__Directive__: Each record below should be reproduced as it is written, with pictures left out entirely.

::::::::

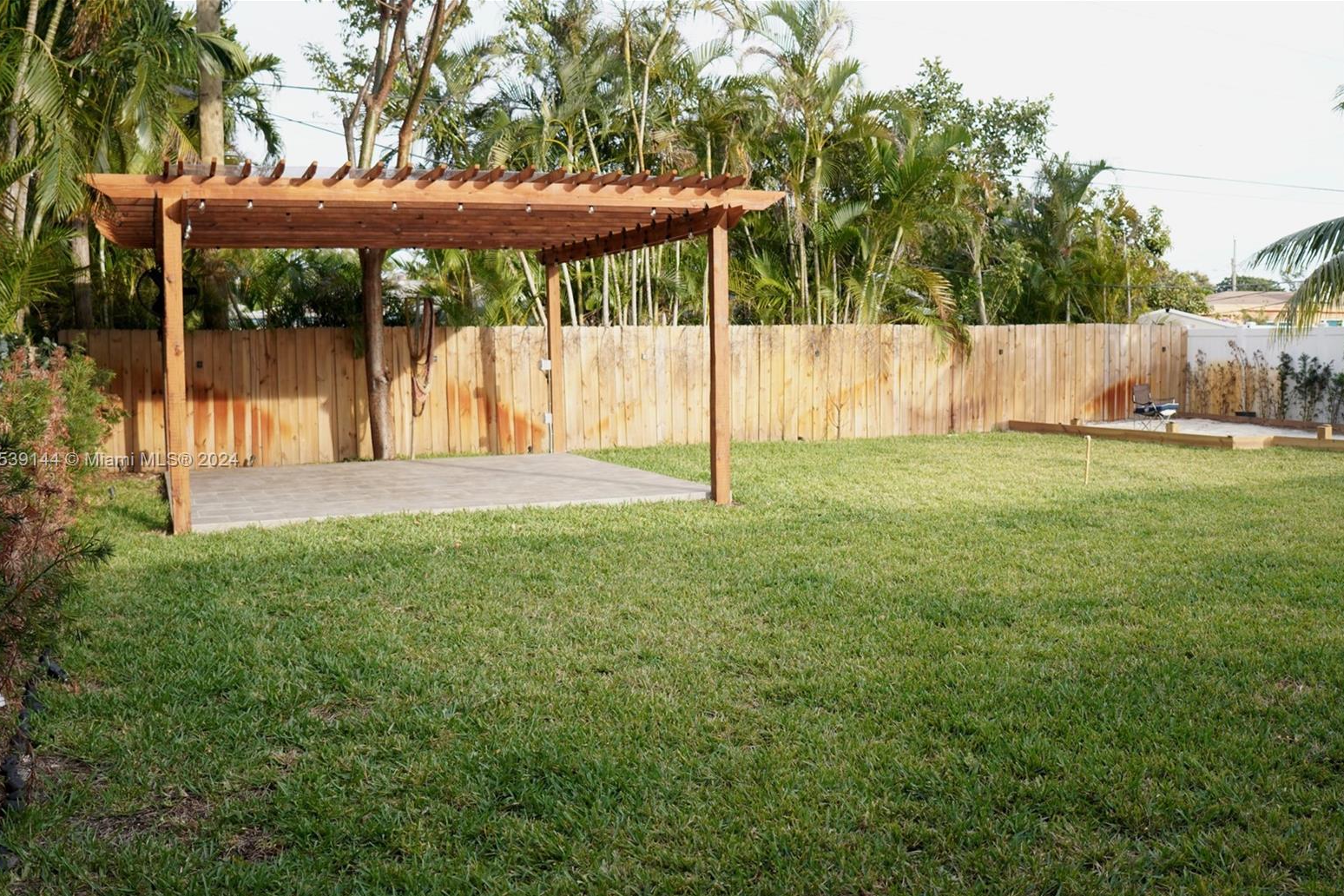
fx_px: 1157
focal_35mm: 31
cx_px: 656
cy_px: 461
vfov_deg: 42.3
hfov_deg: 60.3
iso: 200
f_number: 2.8
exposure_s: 1/500
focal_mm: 20
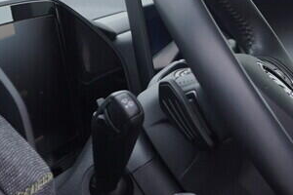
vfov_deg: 7.9
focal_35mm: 173
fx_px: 1408
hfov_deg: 11.5
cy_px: 34
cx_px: 402
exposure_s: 1/60
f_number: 3.5
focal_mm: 24
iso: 125
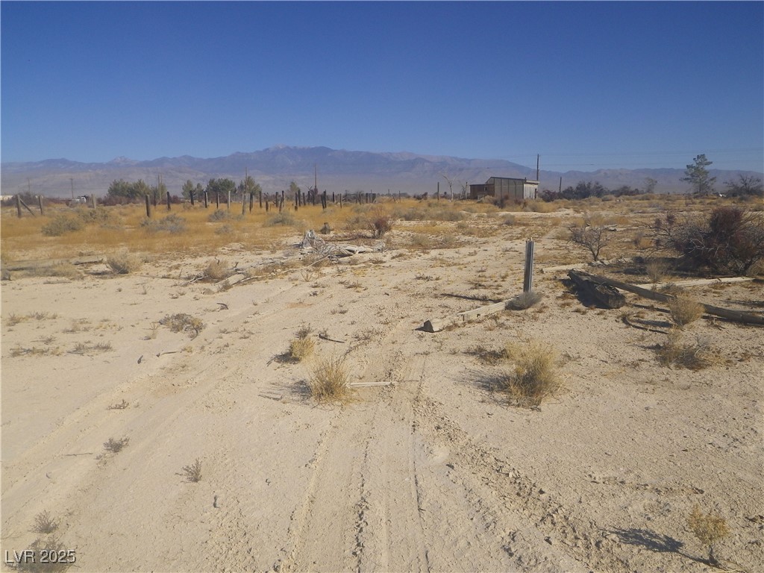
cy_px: 286
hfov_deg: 63.4
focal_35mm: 28
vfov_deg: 49.7
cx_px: 382
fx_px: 618
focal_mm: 5
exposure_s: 1/1250
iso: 80
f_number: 4.2
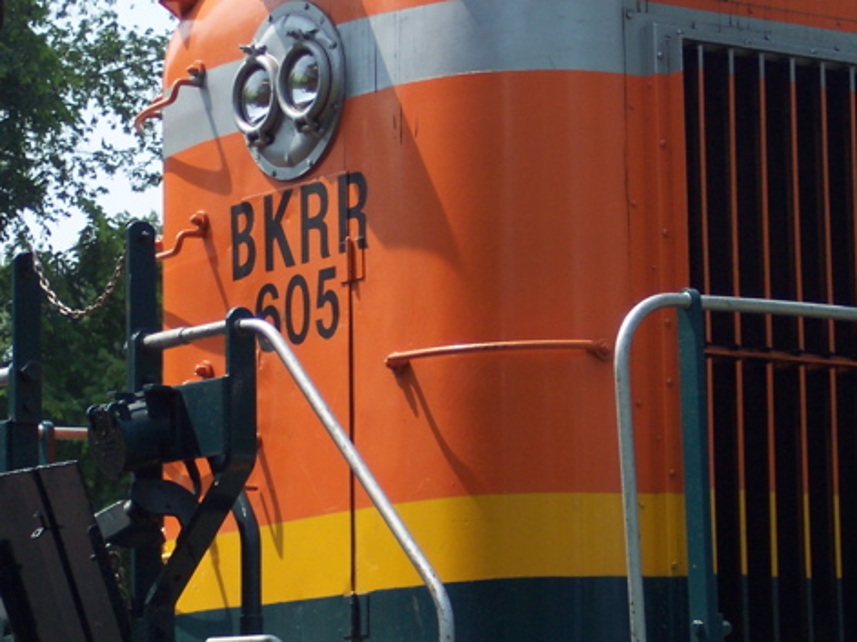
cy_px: 233
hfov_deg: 13.2
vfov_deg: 9.9
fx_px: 3713
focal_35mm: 150
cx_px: 534
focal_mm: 21.3
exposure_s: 1/700
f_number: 4.8
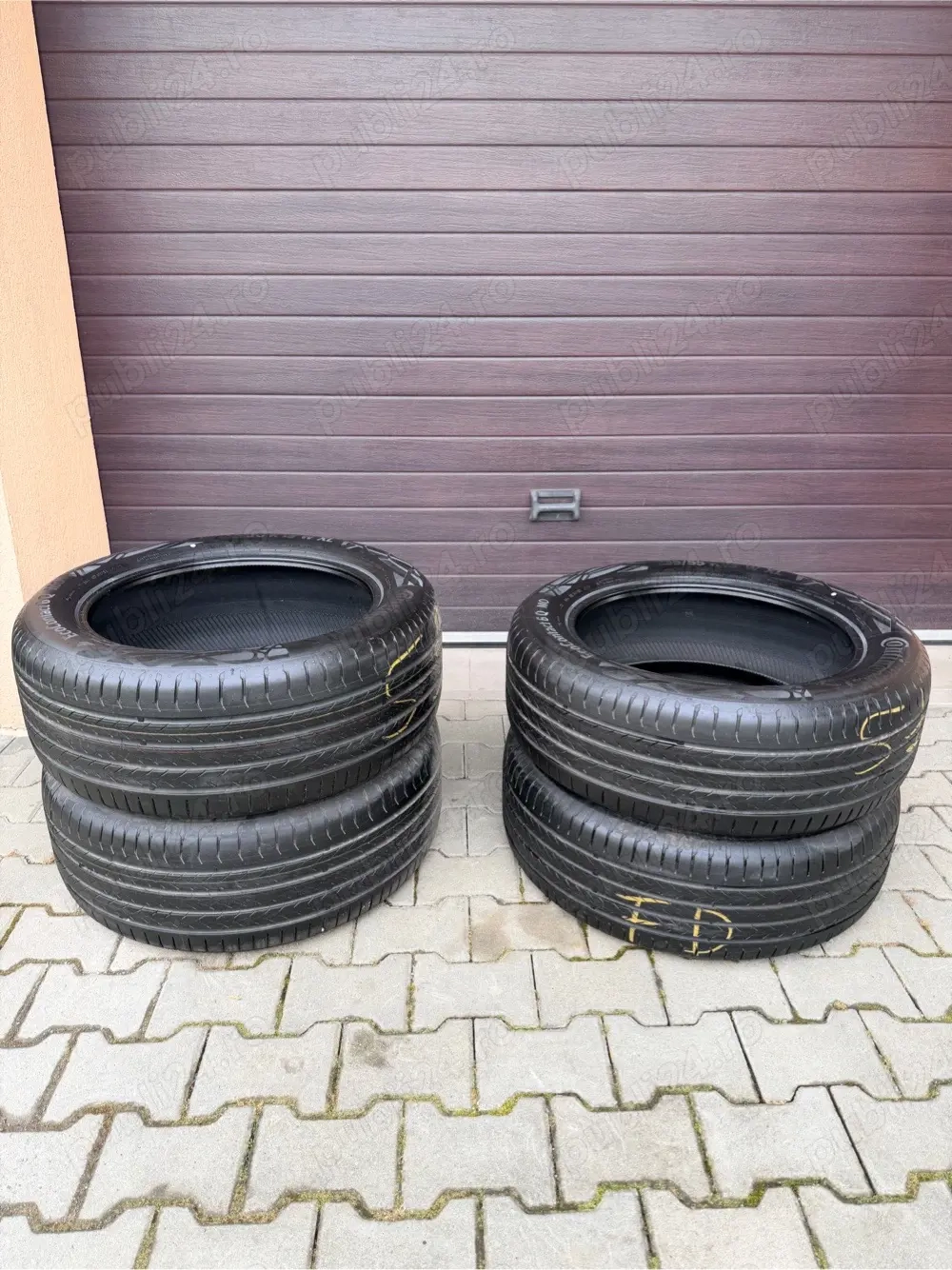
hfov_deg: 56.8
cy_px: 635
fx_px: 880
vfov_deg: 71.6
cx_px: 476
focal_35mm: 24
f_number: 1.78
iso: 64
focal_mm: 6.76
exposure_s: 1/266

::::::::

__The answer__:
fx_px: 1157
focal_35mm: 31
cx_px: 656
cy_px: 461
vfov_deg: 42.3
hfov_deg: 60.3
iso: 200
f_number: 2.8
exposure_s: 1/500
focal_mm: 20
vfov_deg: 7.9
focal_35mm: 173
fx_px: 1408
hfov_deg: 11.5
cy_px: 34
cx_px: 402
exposure_s: 1/60
f_number: 3.5
focal_mm: 24
iso: 125
cy_px: 286
hfov_deg: 63.4
focal_35mm: 28
vfov_deg: 49.7
cx_px: 382
fx_px: 618
focal_mm: 5
exposure_s: 1/1250
iso: 80
f_number: 4.2
cy_px: 233
hfov_deg: 13.2
vfov_deg: 9.9
fx_px: 3713
focal_35mm: 150
cx_px: 534
focal_mm: 21.3
exposure_s: 1/700
f_number: 4.8
hfov_deg: 56.8
cy_px: 635
fx_px: 880
vfov_deg: 71.6
cx_px: 476
focal_35mm: 24
f_number: 1.78
iso: 64
focal_mm: 6.76
exposure_s: 1/266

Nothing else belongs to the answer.